SHORT PROBLEM: Reproduce every text line in the entries below word for word, leaving out the pictures.

DATA TO USE:
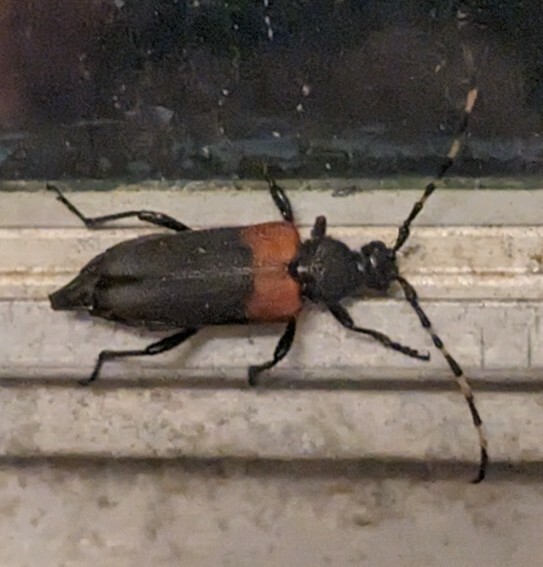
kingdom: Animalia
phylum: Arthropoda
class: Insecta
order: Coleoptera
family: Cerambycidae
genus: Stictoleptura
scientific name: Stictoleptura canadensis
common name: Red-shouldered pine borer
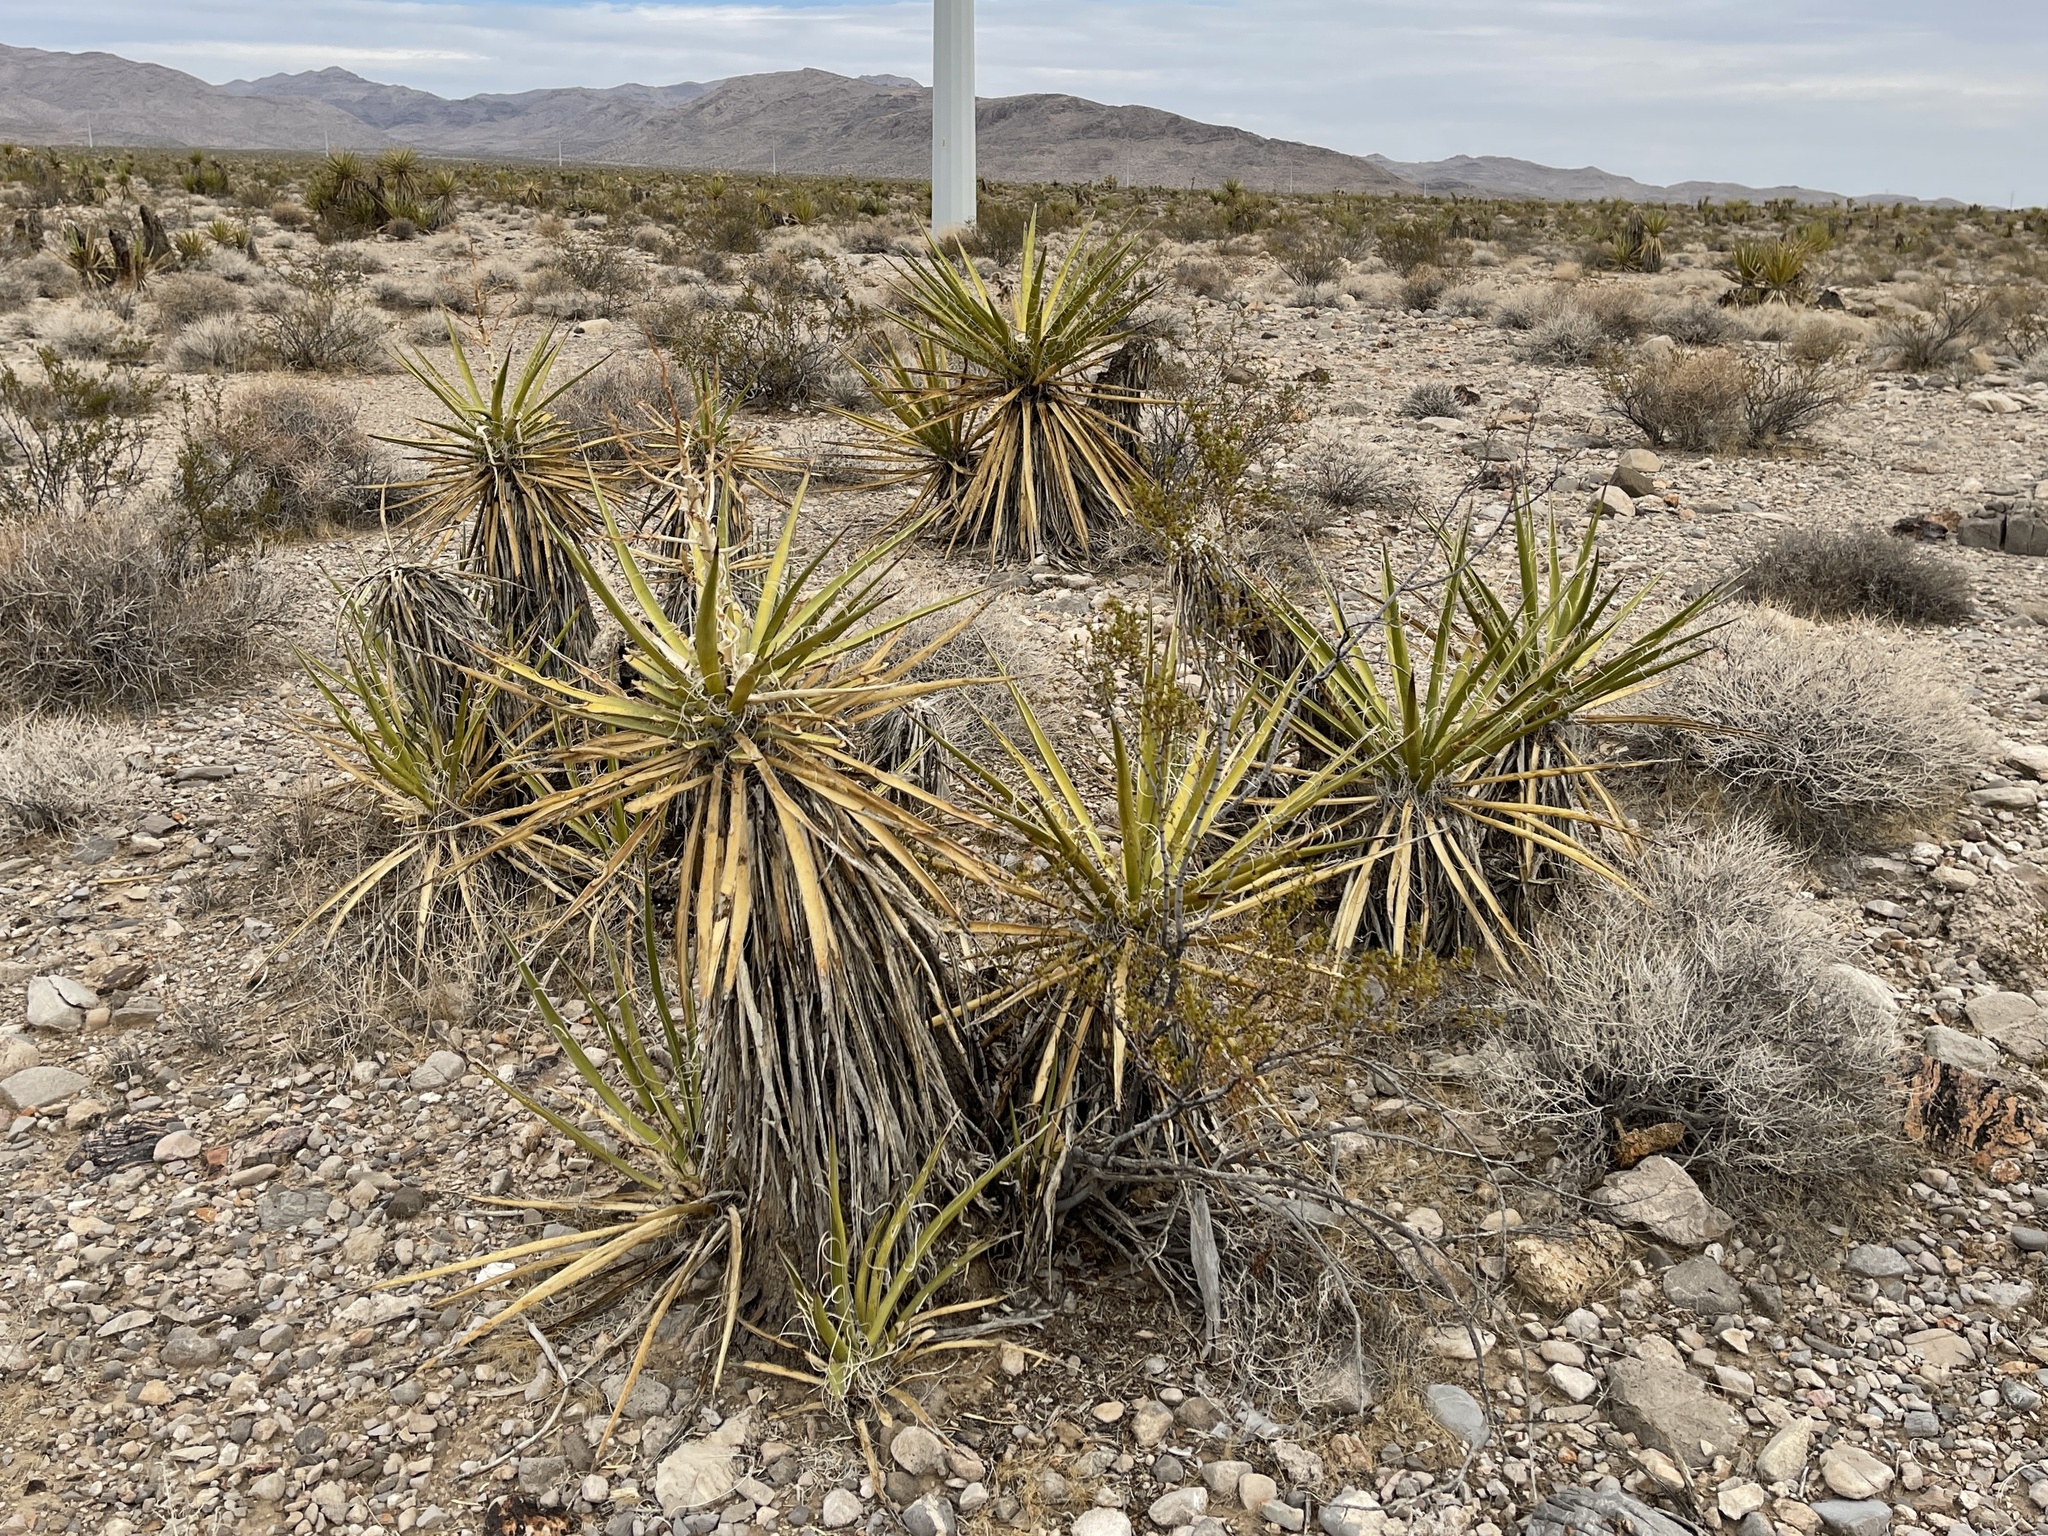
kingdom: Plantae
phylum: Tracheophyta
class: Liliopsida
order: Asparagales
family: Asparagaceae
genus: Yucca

COMPLETED TASK:
kingdom: Animalia
phylum: Arthropoda
class: Insecta
order: Coleoptera
family: Cerambycidae
genus: Stictoleptura
scientific name: Stictoleptura canadensis
common name: Red-shouldered pine borer
kingdom: Plantae
phylum: Tracheophyta
class: Liliopsida
order: Asparagales
family: Asparagaceae
genus: Yucca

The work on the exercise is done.